Expression pattern analysis of CcPrx4 showed that it was found in all the tested jellyfish tissues, including tentacle, umbrella, oral arm and gonad. The ubiquitous expression of the CcPrx4 protein in jellyfish tissues indicates that it is a critical molecule that may potentially be involved in numerous physiological functions and can act as a very effective antioxidant to remove oxidative stress and protect jellyfish from damage by ROS.

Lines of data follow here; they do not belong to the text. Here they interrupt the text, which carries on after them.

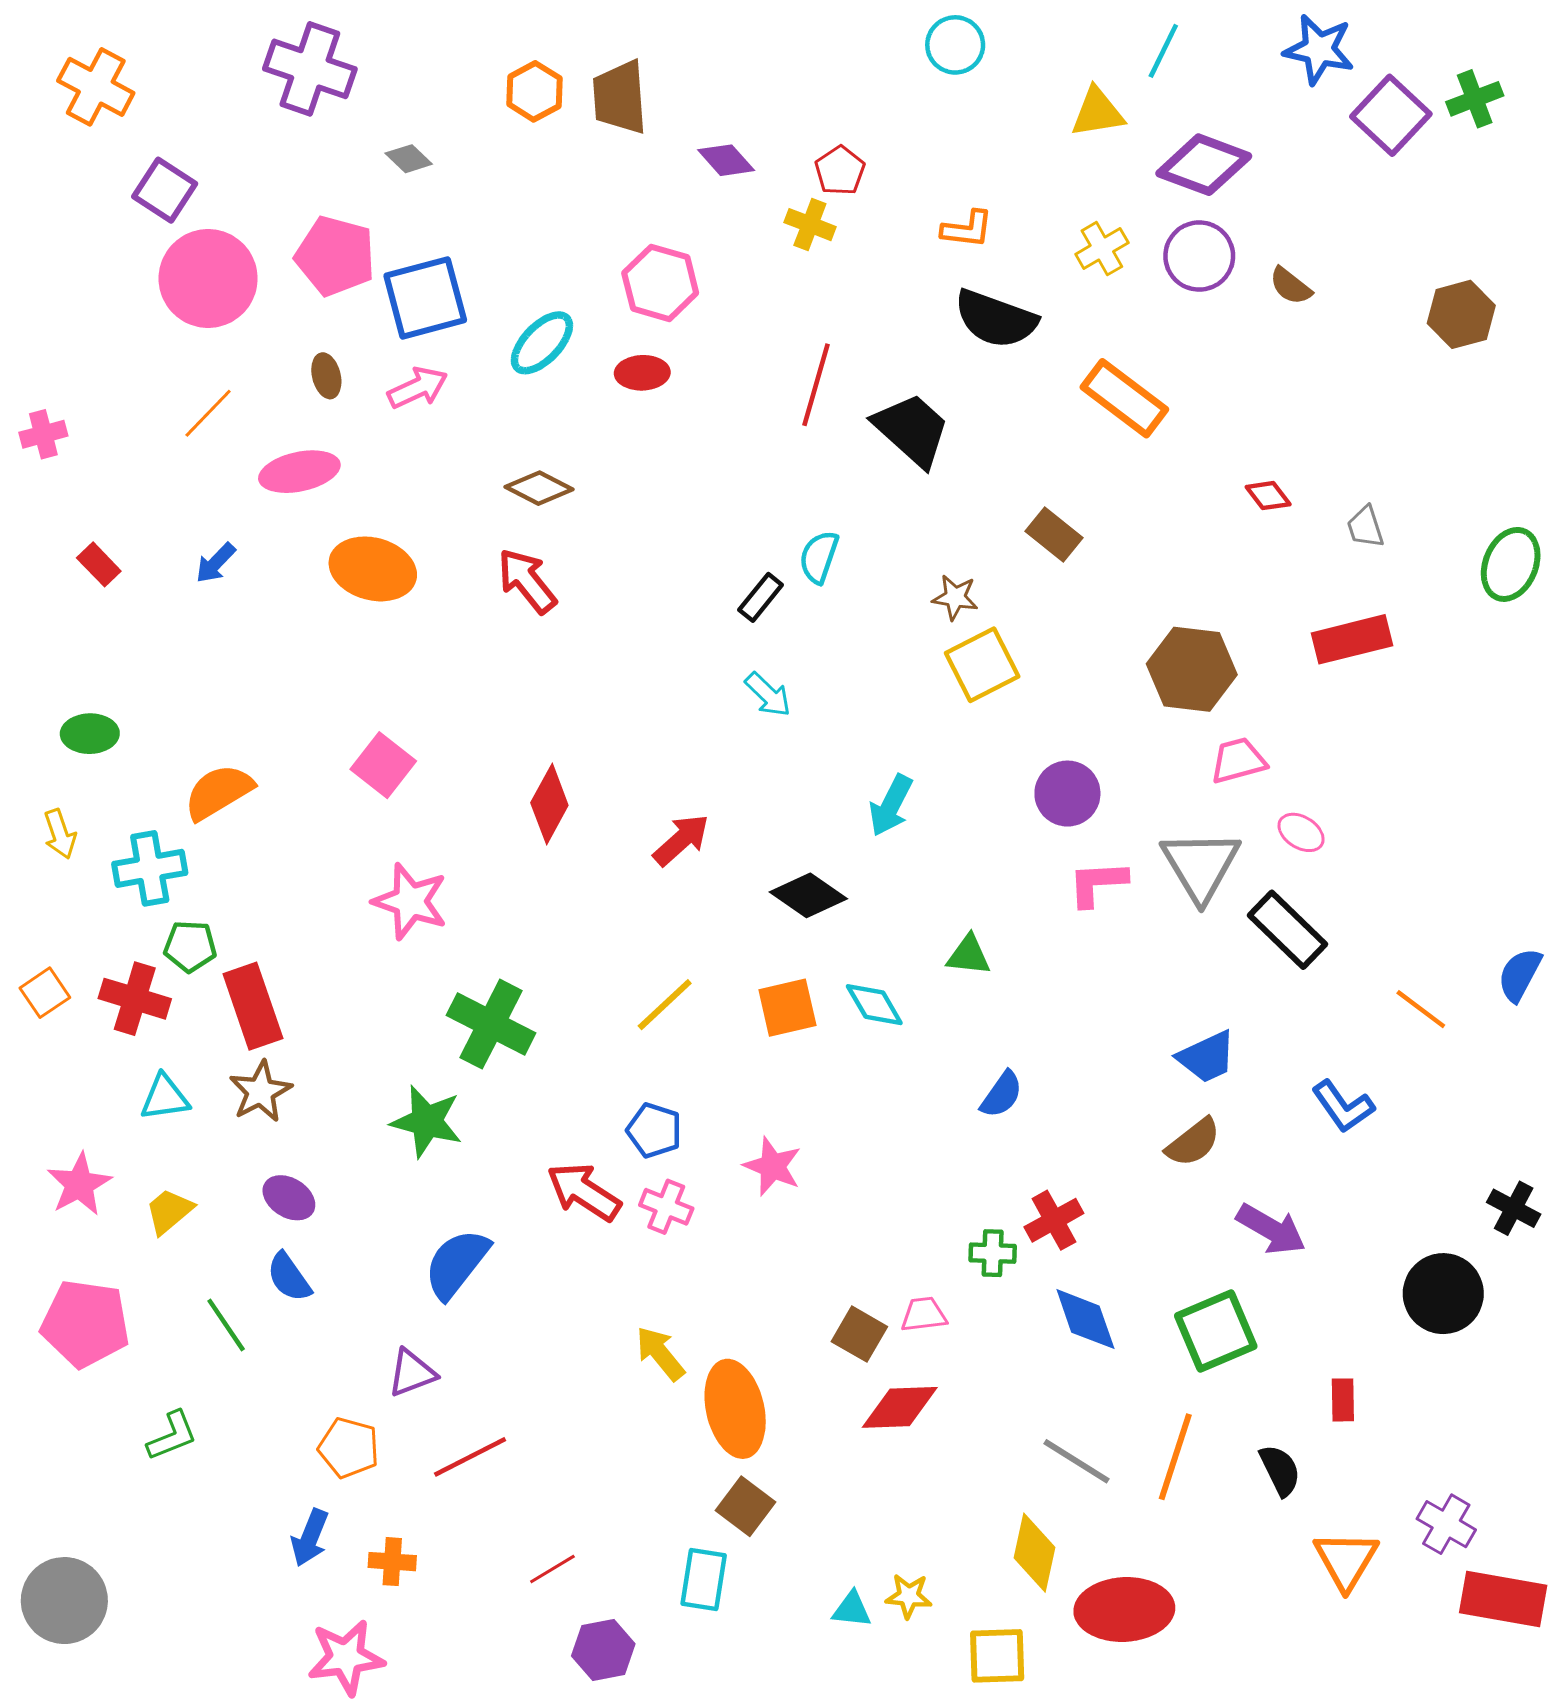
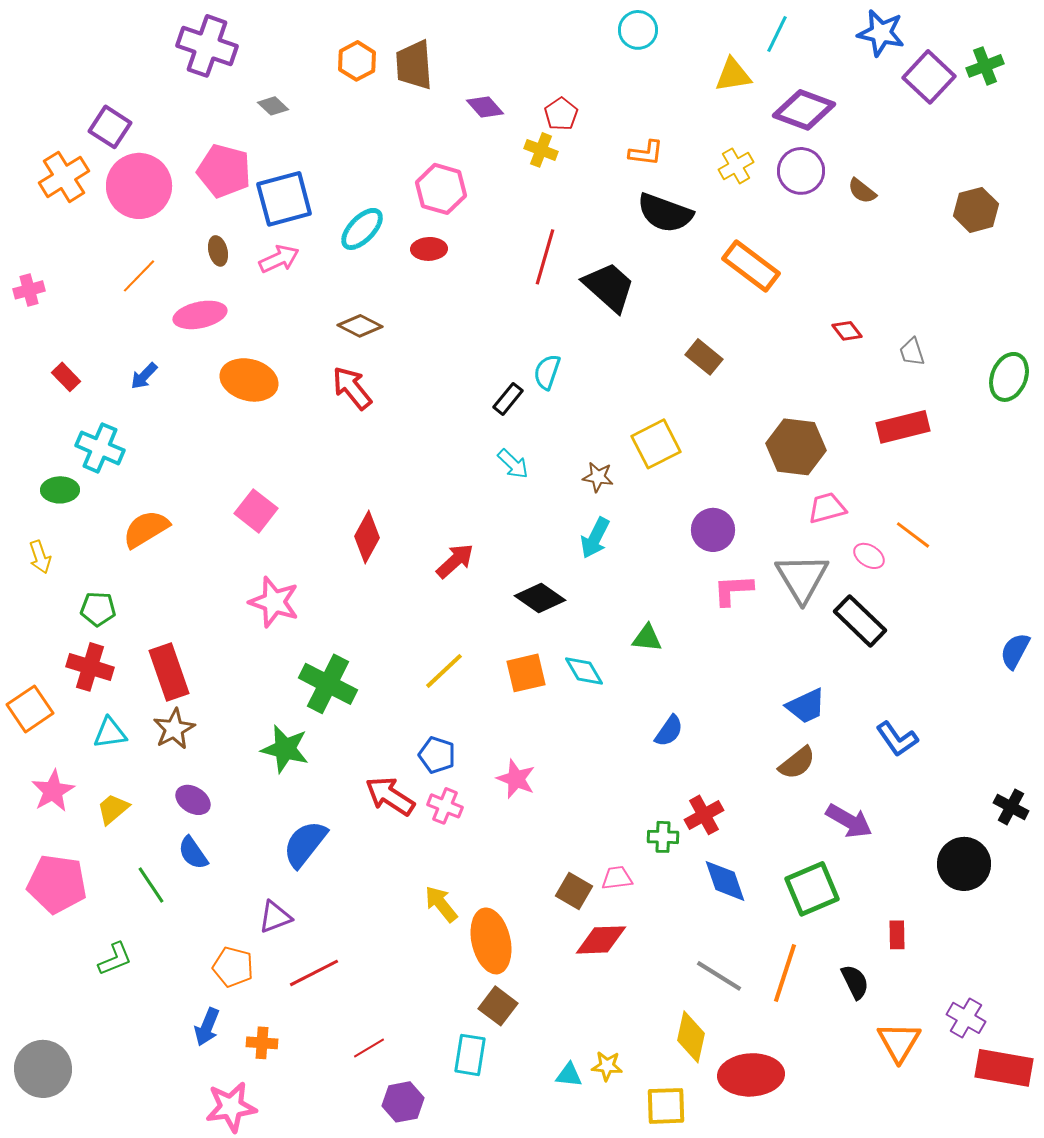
orange cross: (96, 87) -> (64, 177), moved, turned 30
brown star: (955, 597) -> (598, 477), moved
cyan cross: (150, 868) -> (100, 448), moved, turned 33
green pentagon: (190, 946) -> (98, 609), moved
orange square: (45, 993) -> (30, 709), moved, size x1.4
orange line: (1421, 1009) -> (913, 535), moved

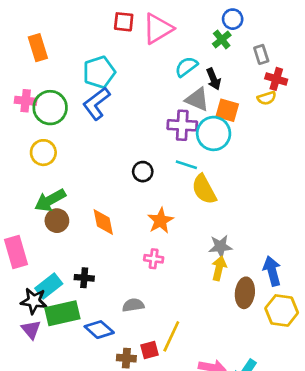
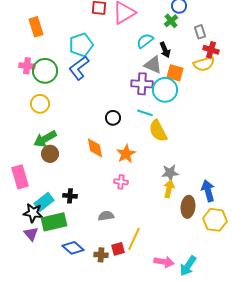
yellow semicircle: (267, 98) -> (204, 64), size x1.5
orange diamond: (103, 222) -> (95, 148), moved
blue diamond: (99, 330) -> (73, 248), moved

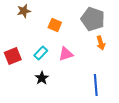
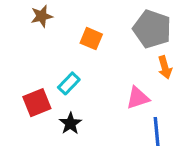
pink triangle: (66, 54) -> (138, 98), moved
red square: (13, 56) -> (37, 103), moved

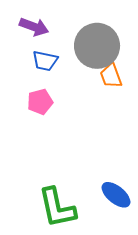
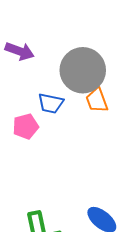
blue trapezoid: (45, 61) -> (51, 103), moved

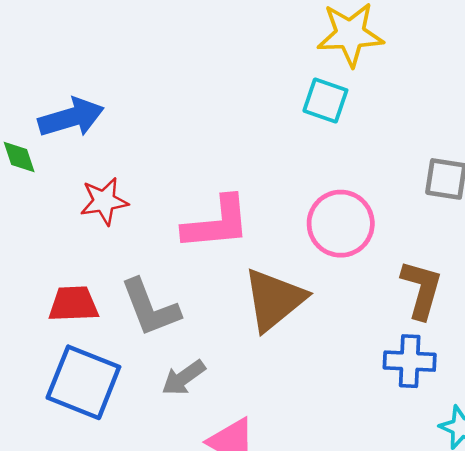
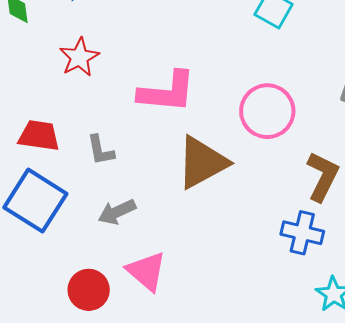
red star: (104, 201) -> (79, 57), turned -30
gray L-shape: (150, 308) -> (100, 150), size x0.6

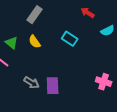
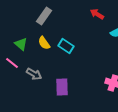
cyan rectangle: (70, 39) -> (66, 46), moved
gray arrow: (32, 83) -> (34, 74), moved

We successfully constructed the recombinant plasmid, CcPrx4/pET-24a, and transformed it into the E. coli Rosetta (DE3) pLysS strain for protein expression and purification. SDS-PAGE and Western blotting results demonstrated that we had obtained the recombinant CcPrx4 protein with a very high purity. In the assay for in vitro peroxidase activity, the recombinant CcPrx4 protein could scavenge H2O2 and exhibited a concentration-dependent peroxidase activity, quickly scavenging H2O2 in about two minutes. The MCO system has been widely used to assess ROS damage to DNA and has been previously used to assay the antioxidant activity of Prx proteins from different subfamilies [62,63,64]. In this study, we found that the CcPrx4 protein could protect plasmid DNA from nicking. Moreover, this protective effect was apparently dose-dependent. When the concentration of the recombinant CcPrx4 protein reached 200 μg/mL, the formation of the nicked form was almost completely blocked. All these results indicate that CcPrx4 is a functional homologue of Prx4, which represents a potential protective barrier against oxidative damage in the body of jellyfish. As a result, we propose that the CcPrx4 protein might be a natural antioxidant and could be developed into the wide applications of food preservatives, sunscreens or drugs for the prevention and treatment of the diseases associated with oxidative stress.

5. Conclusions

In conclusion, here, we described the identification, cloning and strong antioxidant activities of a representative antioxidant enzyme from a jellyfish species. Our results strongly support that the CcPrx4 protein is a key component of the antioxidant system of the jellyfish, C. capillata, which protects the jellyfish body against oxidative exposure. As far as we know, it is the first full-length antioxidant enzyme gene isolated and characterized from jellyfish, which provides a scientific foundation for understanding the mechanism that enables jellyfish to tolerate high levels of oxidative stress and for developing new types of marine drugs.